- _Your goal_: Return all the data below as it stands, minus the pictures.

[[ Task input, beginning ]]

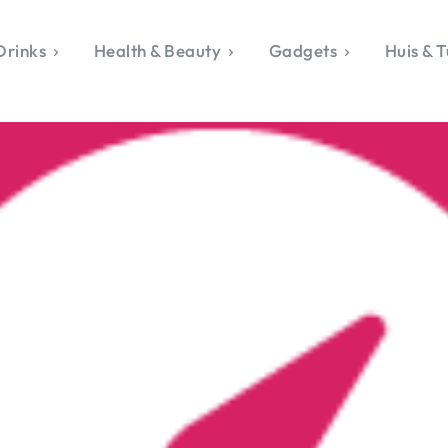
Drinks
Health & Beauty
Gadgets
Huis & T
VALERIE'S CHO
rie's Topics
Over Valerie
& Culture
Over Valerie
Food & Drinks
 Drinks
De Top 5
Health & Beauty
Gad
ess & Opmerkelijk
Contact
Huis & Tuin
Travel
Life
le, Sport &
aamheid
s & Tech
van Valerie
 & Beauty
Tuin
 & Media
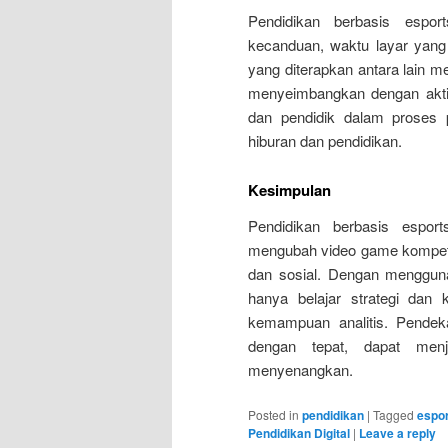
Pendidikan berbasis espor
kecanduan, waktu layar yang 
yang diterapkan antara lain m
menyeimbangkan dengan aktivit
dan pendidik dalam proses
hiburan dan pendidikan.
Kesimpulan
Pendidikan berbasis espor
mengubah video game kompeti
dan sosial. Dengan mengguna
hanya belajar strategi dan 
kemampuan analitis. Pendeka
dengan tepat, dapat menja
menyenangkan.
Posted in
pendidikan
|
Tagged
espo
Pendidikan Digital
|
Leave a reply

[[ Task input, end ]]

- _Task response_:
Drinks
Health & Beauty
Gadgets
Huis & T
VALERIE'S CHO
rie's Topics
Over Valerie
& Culture
Over Valerie
Food & Drinks
 Drinks
De Top 5
Health & Beauty
Gad
ess & Opmerkelijk
Contact
Huis & Tuin
Travel
Life
le, Sport &
aamheid
s & Tech
van Valerie
 & Beauty
Tuin
 & Media
Pendidikan berbasis espor
kecanduan, waktu layar yang 
yang diterapkan antara lain m
menyeimbangkan dengan aktivit
dan pendidik dalam proses
hiburan dan pendidikan.
Kesimpulan
Pendidikan berbasis espor
mengubah video game kompeti
dan sosial. Dengan mengguna
hanya belajar strategi dan 
kemampuan analitis. Pendeka
dengan tepat, dapat menja
menyenangkan.
Posted in
pendidikan
|
Tagged
espo
Pendidikan Digital
|
Leave a reply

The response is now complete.